• _Source records_:
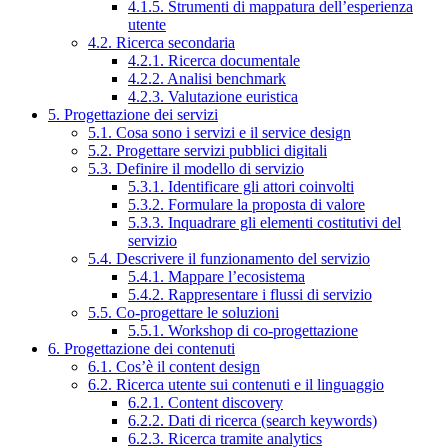
4.1.5. Strumenti di mappatura dell’esperienza
utente
4.2. Ricerca secondaria
4.2.1. Ricerca documentale
4.2.2. Analisi benchmark
4.2.3. Valutazione euristica
5. Progettazione dei servizi
5.1. Cosa sono i servizi e il service design
5.2. Progettare servizi pubblici digitali
5.3. Definire il modello di servizio
5.3.1. Identificare gli attori coinvolti
5.3.2. Formulare la proposta di valore
5.3.3. Inquadrare gli elementi costitutivi del
servizio
5.4. Descrivere il funzionamento del servizio
5.4.1. Mappare l’ecosistema
5.4.2. Rappresentare i flussi di servizio
5.5. Co-progettare le soluzioni
5.5.1. Workshop di co-progettazione
6. Progettazione dei contenuti
6.1. Cos’è il content design
6.2. Ricerca utente sui contenuti e il linguaggio
6.2.1. Content discovery
6.2.2. Dati di ricerca (search keywords)
6.2.3. Ricerca tramite analytics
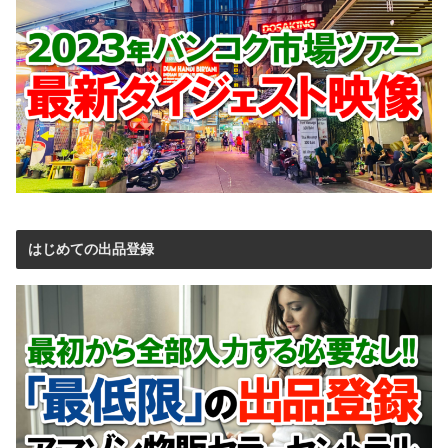
はじめての出品登録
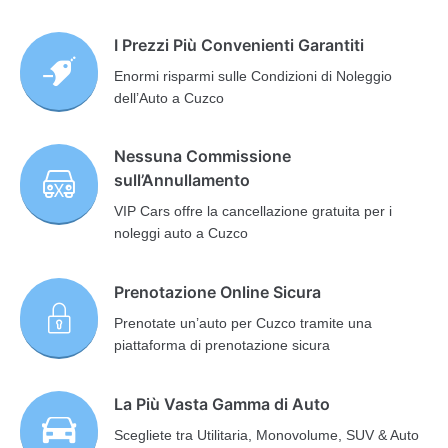
I Prezzi Più Convenienti Garantiti
Enormi risparmi sulle Condizioni di Noleggio
dell’Auto a Cuzco
Nessuna Commissione
sull’Annullamento
VIP Cars offre la cancellazione gratuita per i
noleggi auto a Cuzco
Prenotazione Online Sicura
Prenotate un’auto per Cuzco tramite una
piattaforma di prenotazione sicura
La Più Vasta Gamma di Auto
Scegliete tra Utilitaria, Monovolume, SUV & Auto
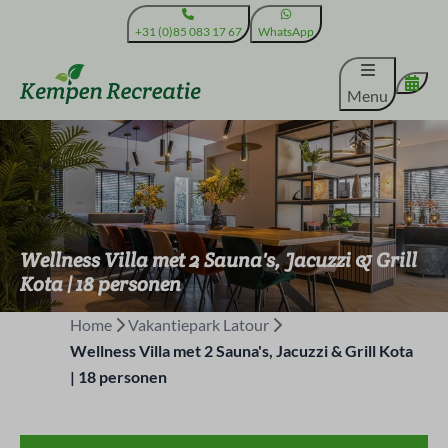
+31 (0)85 083 17 67
WhatsApp
Menu
Wellness Villa met 2 Sauna's, Jacuzzi & Grill
Kota | 18 personen
Home
Vakantiepark Latour
Wellness Villa met 2 Sauna's, Jacuzzi & Grill Kota
| 18 personen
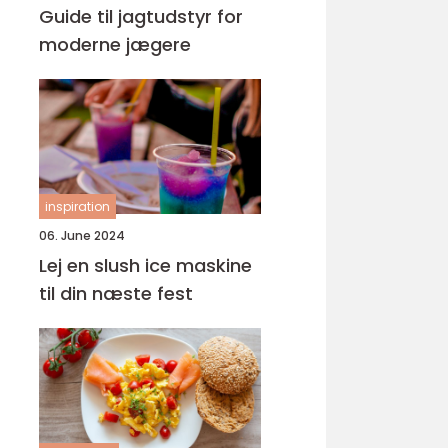
Guide til jagtudstyr for
moderne jægere
inspiration
06. June 2024
Lej en slush ice maskine
til din næste fest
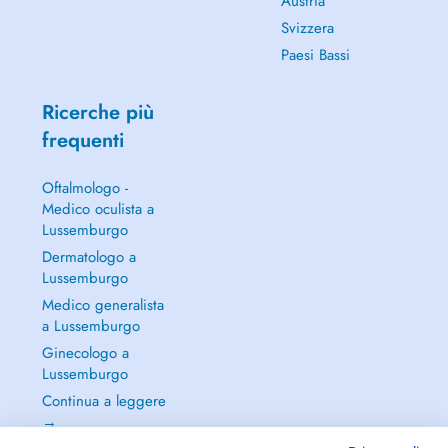
Austria
Svizzera
Paesi Bassi
Ricerche più
frequenti
Oftalmologo -
Medico oculista a
Lussemburgo
Dermatologo a
Lussemburgo
Medico generalista
a Lussemburgo
Ginecologo a
Lussemburgo
Continua a leggere
→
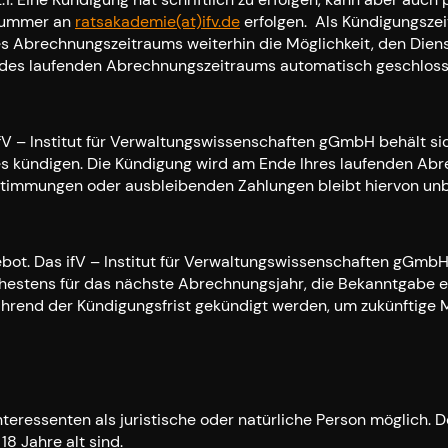
snummer an
ratsakademie(at)ifv.de
erfolgen. Als Kündigungszei
s Abrechnungszeitraums weiterhin die Möglichkeit, den Diens
e des laufenden Abrechnungszeitraums automatisch geschloss
V – Institut für Verwaltungswissenschaften gGmbH behält sich 
s kündigen. Die Kündigung wird am Ende Ihres laufenden Ab
immungen oder ausbleibenden Zahlungen bleibt hiervon unb
. Das ifV – Institut für Verwaltungswissenschaften gGmbH i
ühestens für das nächste Abrechnungsjahr, die Bekanntgabe e
während der Kündigungsfrist gekündigt werden, um zukünftige
le Interessenten als juristische oder natürliche Person möglic
 Jahre alt sind.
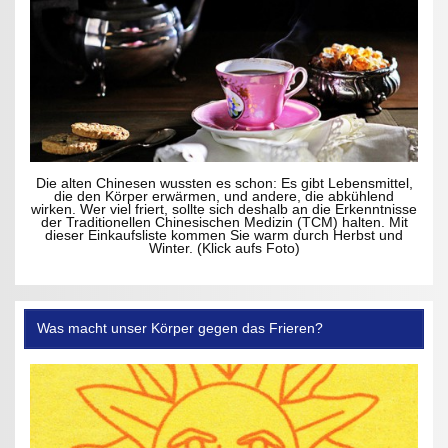
Die alten Chinesen wussten es schon: Es gibt Lebensmittel,
die den Körper erwärmen, und andere, die abkühlend
wirken. Wer viel friert, sollte sich deshalb an die Erkenntnisse
der Traditionellen Chinesischen Medizin (TCM) halten. Mit
dieser Einkaufsliste kommen Sie warm durch Herbst und
Winter. (Klick aufs Foto)
Was macht unser Körper gegen das Frieren?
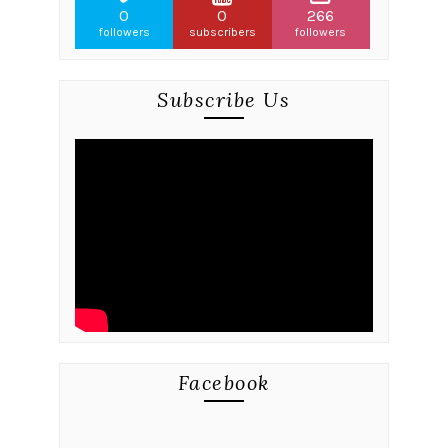
0
0
266
followers
subscribers
followers
Subscribe Us
Facebook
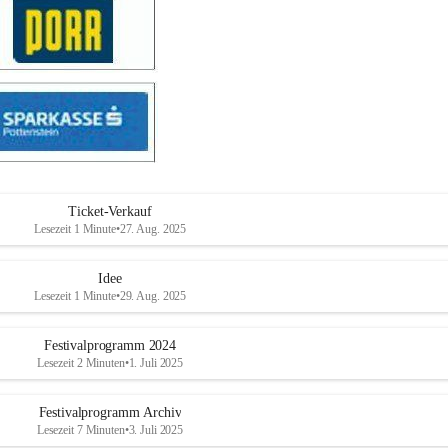
Ticket-Verkauf
Lesezeit 1 Minute
•
27. Aug. 2025
Idee
Lesezeit 1 Minute
•
29. Aug. 2025
Festivalprogramm 2024
Lesezeit 2 Minuten
•
1. Juli 2025
Festivalprogramm Archiv
Lesezeit 7 Minuten
•
3. Juli 2025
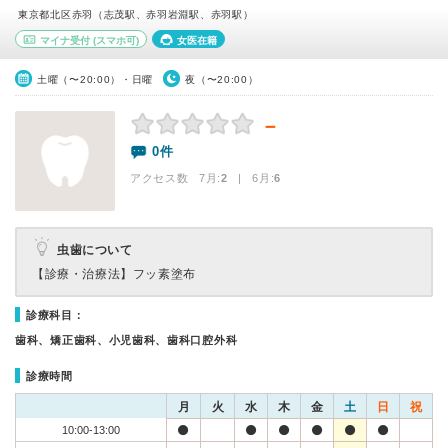
東京都北区赤羽（志茂駅、赤羽岩淵駅、赤羽駅）
マイナ受付
(スマホ可)
女医在籍
土曜（〜20:00）・日曜
夜（〜20:00）
－
0件
アクセス数 7月:
2
| 6月:
6
虫歯について
【診療・治療法】
フッ素塗布
診療科目：
歯科、矯正歯科、小児歯科、歯科口腔外科
診療時間
月
火
水
木
金
土
日
祝
10:00-13:00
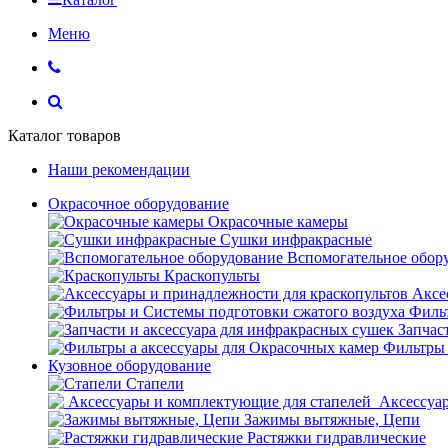
Меню
Каталог товаров
Наши рекомендации
Окрасочное оборудование
Окрасочные камеры
Сушки инфракрасные
Вспомогательное обор
Краскопульты
Аксе
Фильт
Запчас
Фильтры 
Кузовное оборудование
Стапели
Аксессуар
Зажимы вытяжные, Цепи
Растяжки гидравлические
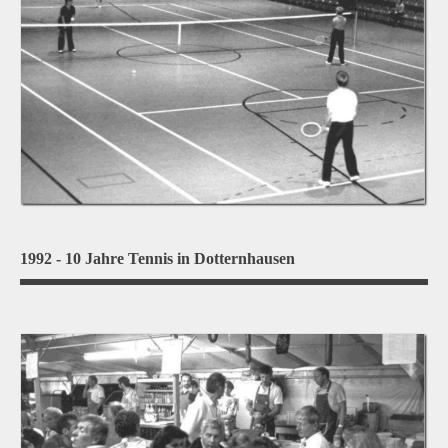
1992 - 10 Jahre Tennis in Dotternhausen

• _Request_: Please give back exactly the lines of the listing above that run from the one containing "Die alten Chinesen" through the one containing "Winter. (Klick aufs Foto)", and only those.

• _Answer section_:
Die alten Chinesen wussten es schon: Es gibt Lebensmittel,
die den Körper erwärmen, und andere, die abkühlend
wirken. Wer viel friert, sollte sich deshalb an die Erkenntnisse
der Traditionellen Chinesischen Medizin (TCM) halten. Mit
dieser Einkaufsliste kommen Sie warm durch Herbst und
Winter. (Klick aufs Foto)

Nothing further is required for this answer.